Prompt –
Please decide whether each statement agrees with the letter from Pensacola below: (a) the hospitals are full of sick soldiers; (b) Gen. McCoy returns home in a day or two; (c) a simple visitor can still reach the Navy Yard. Answer yes or no for each, quoting the deciding words.

*** Supplied passage Section Begins ***

Mobile Register

June 21, 1861

Page 2

 

Letter from Pensacola

[From our correspondent]

Pensacola, Wednesday night, June 19

            The weather yesterday and today was oppressively warm, yet the camps and the city continue in the best of health.  Beyond a few cases of light sickness, the hospitals are without inmates.  Indeed, the only thing now dreaded is the scarcity of ice—a medicine that has entered largely into the practice of Southern physicians of late years.

Gen. McCoy, of Mobile, yesterday paid a visit to Gens. Bragg and Walker.  These soldiers and gentlemen are old acquaintances, and, I believe, all graduated together at West Point.  The General returns home in a day or two.

            For two or three days past the officers below have been experimenting with their mortar batteries.  The bursting shells were a sight to many who have hitherto pursued life’s peaceful callings.  The reports of the guns could be heard and the explosions of the shells seen directly from the city.  Our neighbors of the Niagara warship were yesterday morning engaged in the same business.

            A goodly number of strangers are now in Pensacola to see their soldier friends, notwithstanding the difficulty they experience in getting to their quarters.  Indeed, it is now almost impossible to get to the Navy Yard—for a simple visitor it is impossible.

*** Supplied passage Section Ends ***
*** Information supplied Section Begins ***

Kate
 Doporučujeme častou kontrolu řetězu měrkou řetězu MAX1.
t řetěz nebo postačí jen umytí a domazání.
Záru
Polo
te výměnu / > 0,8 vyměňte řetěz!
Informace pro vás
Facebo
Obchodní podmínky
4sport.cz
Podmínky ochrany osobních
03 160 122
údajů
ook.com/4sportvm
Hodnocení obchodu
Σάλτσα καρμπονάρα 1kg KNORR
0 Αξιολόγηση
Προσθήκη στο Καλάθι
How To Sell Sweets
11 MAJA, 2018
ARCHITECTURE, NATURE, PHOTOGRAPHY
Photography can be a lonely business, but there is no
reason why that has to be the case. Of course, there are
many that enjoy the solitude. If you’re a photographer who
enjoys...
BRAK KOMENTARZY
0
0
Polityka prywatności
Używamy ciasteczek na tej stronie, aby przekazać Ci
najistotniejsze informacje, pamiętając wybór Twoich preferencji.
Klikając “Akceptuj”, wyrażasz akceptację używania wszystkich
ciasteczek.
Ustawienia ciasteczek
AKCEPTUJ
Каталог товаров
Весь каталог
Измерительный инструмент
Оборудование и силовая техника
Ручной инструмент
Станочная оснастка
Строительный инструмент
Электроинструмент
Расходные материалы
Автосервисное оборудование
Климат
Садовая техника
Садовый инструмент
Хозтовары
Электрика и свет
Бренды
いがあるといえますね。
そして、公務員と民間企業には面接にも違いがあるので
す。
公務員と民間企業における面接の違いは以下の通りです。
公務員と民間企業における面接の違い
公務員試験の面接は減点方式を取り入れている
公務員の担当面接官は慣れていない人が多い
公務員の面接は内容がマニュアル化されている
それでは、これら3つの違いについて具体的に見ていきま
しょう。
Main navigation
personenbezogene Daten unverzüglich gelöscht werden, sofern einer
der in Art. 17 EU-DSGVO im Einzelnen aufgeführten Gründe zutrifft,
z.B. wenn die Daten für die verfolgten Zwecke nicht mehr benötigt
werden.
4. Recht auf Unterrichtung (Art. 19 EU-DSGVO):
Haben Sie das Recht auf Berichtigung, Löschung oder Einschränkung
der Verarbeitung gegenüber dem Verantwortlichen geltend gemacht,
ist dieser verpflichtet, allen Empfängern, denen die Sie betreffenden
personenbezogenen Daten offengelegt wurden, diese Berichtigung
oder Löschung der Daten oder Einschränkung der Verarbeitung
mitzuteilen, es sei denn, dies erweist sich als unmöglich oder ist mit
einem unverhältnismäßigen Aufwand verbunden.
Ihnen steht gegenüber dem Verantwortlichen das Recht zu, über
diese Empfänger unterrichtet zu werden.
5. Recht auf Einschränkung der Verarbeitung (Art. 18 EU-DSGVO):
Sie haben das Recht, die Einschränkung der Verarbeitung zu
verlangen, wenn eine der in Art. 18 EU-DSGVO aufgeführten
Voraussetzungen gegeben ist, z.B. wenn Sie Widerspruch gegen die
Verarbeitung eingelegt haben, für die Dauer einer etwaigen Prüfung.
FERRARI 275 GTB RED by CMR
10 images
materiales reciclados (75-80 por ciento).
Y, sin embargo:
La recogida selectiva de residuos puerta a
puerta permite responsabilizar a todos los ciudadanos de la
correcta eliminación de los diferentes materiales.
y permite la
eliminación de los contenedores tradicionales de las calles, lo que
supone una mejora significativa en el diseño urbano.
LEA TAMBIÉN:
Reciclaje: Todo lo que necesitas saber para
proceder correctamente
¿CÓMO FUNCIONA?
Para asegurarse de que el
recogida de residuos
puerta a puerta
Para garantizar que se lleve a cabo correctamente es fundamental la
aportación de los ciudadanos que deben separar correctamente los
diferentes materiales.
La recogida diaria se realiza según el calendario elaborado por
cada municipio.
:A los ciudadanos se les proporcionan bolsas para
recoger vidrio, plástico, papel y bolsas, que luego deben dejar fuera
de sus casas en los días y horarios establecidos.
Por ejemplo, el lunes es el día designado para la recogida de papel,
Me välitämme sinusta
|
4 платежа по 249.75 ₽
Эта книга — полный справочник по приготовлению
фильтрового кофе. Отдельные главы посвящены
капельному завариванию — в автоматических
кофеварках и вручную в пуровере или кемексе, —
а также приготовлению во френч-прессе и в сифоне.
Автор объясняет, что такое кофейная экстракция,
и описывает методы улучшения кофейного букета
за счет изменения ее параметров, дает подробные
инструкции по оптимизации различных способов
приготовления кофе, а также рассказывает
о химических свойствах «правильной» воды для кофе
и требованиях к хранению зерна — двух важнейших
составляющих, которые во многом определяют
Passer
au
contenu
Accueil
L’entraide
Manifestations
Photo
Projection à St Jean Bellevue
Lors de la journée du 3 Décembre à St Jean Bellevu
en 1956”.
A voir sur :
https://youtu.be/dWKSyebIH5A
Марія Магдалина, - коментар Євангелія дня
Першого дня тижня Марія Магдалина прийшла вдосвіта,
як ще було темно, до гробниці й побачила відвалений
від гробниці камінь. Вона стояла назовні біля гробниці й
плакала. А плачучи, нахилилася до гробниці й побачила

*** Information supplied Section Ends ***

Task response –
(a) No: "Beyond a few cases of light sickness, the hospitals are without inmates."
(b) Yes: "The General returns home in a day or two."
(c) No: "for a simple visitor it is impossible."